Passage provided:
○ ○ ○

Jimmie Manners poses with skaters and coaches at Ion Figure Skating Club

Rinkside Jillian L. Martinez

Jimmie Manners: Bringing Hip-Hop to Ion Ice Dancers

Dance prodigy Jimmie Manners was born in 1987, just as hip-hop was exploding across America. However, Manners' first introduction to the world of dance was ballet. Growing up, Manners fondly remembers his mother putting on classic ballet productions, such as The Nutcracker, while his father would bring home bootleg karate videos. The result of these two influences was Manners wanting to be a karate ballerina.
 
"By high school, I had already done so much in the New York and D.C. areas," Manners shared. He started taking ballet lessons at the age of 3 and by 9 was taking classes with grown men. "[When I auditioned for Step Up], the director had never seen two young Black guys who could do ballet. But, also, we were in there doing head slides, back flips, breaking and hip-hop."

○ ○ ○

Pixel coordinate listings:
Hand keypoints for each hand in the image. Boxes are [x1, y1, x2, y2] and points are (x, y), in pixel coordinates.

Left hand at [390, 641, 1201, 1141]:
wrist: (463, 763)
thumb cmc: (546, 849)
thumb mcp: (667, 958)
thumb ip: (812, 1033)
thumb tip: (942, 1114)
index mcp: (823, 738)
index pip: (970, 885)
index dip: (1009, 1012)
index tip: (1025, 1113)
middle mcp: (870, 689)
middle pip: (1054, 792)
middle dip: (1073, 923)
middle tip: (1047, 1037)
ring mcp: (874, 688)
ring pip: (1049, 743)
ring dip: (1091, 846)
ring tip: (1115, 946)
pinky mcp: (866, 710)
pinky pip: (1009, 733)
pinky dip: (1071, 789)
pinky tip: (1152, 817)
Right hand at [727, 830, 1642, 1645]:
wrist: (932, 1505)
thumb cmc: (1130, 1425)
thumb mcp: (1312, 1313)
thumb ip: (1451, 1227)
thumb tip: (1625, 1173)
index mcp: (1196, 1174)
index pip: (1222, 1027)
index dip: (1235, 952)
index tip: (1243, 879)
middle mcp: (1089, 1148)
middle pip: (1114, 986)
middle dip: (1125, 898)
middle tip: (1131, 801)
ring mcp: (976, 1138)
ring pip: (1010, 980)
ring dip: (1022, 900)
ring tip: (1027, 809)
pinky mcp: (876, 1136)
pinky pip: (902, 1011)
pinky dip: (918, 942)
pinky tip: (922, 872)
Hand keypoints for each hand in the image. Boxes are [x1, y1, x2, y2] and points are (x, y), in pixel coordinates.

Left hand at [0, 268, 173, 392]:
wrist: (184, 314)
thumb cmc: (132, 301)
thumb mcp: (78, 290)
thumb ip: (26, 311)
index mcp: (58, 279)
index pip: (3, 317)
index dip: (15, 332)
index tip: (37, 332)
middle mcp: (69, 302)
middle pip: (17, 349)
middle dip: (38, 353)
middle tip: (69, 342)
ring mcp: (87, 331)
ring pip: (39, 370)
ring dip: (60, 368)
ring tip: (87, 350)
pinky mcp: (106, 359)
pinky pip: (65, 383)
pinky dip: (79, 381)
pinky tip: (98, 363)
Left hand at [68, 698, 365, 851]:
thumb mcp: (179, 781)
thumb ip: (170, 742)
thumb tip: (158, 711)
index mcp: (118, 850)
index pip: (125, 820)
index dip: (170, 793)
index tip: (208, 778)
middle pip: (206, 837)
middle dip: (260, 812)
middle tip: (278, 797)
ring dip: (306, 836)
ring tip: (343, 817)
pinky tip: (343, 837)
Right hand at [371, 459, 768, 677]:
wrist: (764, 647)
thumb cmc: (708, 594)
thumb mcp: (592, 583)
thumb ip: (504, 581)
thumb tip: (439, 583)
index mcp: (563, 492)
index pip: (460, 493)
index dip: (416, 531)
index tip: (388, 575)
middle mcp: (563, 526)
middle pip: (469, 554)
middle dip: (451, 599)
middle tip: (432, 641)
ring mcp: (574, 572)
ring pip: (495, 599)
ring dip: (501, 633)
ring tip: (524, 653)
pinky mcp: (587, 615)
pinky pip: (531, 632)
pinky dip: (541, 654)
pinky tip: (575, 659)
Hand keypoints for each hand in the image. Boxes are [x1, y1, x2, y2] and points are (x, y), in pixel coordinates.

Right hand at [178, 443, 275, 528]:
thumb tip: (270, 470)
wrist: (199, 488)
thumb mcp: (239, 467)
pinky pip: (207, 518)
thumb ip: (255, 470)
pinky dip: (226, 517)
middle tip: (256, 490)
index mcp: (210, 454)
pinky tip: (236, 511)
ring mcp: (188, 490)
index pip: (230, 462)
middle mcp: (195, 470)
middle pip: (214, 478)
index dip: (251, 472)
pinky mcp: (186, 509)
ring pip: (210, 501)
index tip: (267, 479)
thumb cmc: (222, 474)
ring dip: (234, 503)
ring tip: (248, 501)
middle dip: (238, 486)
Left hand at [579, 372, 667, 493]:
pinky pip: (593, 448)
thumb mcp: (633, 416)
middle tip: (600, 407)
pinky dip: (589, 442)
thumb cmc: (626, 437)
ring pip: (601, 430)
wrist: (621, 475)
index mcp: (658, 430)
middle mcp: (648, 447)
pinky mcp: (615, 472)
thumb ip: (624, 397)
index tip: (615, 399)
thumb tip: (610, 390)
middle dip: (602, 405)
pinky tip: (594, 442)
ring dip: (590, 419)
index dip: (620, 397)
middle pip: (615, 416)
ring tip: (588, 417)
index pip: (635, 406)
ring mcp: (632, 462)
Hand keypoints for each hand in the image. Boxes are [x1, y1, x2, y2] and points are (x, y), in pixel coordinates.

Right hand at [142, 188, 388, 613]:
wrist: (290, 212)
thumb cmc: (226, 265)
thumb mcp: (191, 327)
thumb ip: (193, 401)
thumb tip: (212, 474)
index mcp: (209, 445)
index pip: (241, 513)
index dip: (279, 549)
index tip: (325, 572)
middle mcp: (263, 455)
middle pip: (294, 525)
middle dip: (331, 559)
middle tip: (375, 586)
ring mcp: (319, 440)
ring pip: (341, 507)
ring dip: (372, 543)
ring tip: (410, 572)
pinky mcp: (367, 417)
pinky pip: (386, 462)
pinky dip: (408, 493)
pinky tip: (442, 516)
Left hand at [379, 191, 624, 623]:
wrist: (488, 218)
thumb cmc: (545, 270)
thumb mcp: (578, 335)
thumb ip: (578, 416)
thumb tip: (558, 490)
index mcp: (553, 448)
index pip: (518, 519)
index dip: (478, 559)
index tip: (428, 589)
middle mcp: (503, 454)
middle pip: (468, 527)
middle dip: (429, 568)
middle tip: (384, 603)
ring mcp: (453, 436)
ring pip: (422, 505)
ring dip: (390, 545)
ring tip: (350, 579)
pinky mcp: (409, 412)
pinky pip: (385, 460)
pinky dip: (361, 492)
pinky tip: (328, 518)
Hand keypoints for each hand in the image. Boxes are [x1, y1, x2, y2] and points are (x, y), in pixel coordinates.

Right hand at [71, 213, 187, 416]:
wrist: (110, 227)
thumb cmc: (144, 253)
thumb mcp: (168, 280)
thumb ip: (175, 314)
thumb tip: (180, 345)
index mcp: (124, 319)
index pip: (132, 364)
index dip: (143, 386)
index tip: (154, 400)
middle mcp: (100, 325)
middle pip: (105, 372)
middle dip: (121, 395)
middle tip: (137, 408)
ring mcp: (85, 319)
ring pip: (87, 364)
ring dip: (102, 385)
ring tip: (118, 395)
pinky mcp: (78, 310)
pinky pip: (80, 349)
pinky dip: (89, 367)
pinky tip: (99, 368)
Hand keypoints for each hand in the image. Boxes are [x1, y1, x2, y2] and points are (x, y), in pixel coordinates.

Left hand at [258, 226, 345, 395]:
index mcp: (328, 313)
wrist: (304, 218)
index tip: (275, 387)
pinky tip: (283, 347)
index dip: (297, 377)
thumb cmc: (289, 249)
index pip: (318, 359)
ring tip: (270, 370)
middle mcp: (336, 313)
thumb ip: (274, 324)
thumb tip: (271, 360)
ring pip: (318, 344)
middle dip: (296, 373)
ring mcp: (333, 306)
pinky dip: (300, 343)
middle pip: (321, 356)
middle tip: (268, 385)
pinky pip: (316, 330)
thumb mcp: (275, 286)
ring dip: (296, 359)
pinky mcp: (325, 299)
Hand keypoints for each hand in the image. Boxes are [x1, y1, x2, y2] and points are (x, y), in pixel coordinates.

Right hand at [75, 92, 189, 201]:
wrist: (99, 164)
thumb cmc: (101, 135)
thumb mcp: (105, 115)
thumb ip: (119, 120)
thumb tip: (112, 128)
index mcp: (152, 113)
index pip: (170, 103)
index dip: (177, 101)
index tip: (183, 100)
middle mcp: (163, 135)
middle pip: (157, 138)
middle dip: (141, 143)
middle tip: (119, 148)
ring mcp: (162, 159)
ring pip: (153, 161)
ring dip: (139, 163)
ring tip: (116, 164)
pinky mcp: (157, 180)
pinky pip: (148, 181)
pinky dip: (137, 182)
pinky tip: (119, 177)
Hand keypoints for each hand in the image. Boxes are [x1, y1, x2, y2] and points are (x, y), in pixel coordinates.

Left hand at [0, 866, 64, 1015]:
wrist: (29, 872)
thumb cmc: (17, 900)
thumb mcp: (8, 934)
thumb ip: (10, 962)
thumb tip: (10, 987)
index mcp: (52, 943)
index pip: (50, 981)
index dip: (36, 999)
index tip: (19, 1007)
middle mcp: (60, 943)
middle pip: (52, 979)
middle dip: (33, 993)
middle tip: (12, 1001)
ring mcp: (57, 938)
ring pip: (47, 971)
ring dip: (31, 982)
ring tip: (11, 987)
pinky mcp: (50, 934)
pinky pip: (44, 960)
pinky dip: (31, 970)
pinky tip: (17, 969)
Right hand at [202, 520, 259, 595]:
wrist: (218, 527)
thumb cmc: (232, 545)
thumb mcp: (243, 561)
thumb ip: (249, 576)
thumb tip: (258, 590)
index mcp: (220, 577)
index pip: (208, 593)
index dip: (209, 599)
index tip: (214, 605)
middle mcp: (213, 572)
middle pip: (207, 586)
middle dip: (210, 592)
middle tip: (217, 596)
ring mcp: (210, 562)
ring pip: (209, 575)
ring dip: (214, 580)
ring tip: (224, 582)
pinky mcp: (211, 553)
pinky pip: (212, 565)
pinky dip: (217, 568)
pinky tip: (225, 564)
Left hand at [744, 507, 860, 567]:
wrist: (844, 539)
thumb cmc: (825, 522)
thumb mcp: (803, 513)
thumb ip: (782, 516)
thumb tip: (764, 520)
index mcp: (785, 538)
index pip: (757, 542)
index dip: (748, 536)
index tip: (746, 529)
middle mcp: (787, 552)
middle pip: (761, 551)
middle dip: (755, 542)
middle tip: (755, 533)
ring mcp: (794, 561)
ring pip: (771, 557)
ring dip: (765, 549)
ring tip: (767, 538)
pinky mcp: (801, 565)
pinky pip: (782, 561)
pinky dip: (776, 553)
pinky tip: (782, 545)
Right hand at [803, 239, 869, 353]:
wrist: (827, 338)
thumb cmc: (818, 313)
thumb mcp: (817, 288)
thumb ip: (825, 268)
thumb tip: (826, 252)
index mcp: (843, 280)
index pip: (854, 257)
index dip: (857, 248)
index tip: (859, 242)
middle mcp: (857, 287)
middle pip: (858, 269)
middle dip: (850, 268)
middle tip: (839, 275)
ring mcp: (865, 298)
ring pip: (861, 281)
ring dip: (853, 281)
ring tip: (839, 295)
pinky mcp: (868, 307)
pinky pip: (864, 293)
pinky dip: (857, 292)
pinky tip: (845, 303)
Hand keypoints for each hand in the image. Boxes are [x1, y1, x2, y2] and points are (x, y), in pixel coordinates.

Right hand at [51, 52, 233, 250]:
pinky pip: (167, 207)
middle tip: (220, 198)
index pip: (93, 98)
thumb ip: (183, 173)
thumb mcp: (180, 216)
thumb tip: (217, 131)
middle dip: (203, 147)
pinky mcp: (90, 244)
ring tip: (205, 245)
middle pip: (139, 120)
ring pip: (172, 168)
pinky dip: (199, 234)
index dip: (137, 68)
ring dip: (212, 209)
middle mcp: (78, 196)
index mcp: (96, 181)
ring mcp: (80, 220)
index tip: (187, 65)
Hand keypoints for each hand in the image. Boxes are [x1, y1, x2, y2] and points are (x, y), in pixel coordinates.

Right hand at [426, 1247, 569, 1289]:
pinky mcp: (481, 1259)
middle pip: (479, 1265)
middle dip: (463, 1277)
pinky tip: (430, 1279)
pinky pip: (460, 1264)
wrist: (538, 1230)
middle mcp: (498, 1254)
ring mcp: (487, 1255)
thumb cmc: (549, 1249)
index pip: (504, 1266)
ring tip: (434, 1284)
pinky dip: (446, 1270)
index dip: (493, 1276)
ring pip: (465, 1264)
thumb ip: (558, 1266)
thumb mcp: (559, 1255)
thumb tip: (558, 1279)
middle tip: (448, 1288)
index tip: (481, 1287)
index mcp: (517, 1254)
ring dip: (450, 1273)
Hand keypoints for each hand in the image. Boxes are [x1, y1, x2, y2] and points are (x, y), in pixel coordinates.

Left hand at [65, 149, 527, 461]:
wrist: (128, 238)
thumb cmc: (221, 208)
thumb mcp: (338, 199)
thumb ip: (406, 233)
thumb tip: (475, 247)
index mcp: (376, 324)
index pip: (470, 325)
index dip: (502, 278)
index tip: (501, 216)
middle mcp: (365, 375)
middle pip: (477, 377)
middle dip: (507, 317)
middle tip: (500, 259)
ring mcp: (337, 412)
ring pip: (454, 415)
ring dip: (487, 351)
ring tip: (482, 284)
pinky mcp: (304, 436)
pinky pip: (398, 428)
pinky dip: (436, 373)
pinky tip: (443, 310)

○ ○ ○

What to produce:
Name every geographic place mentioned in the article about Jimmie Manners. The pixel coordinate listings play no part in the work here.

Response for this exercise:
America, New York, D.C.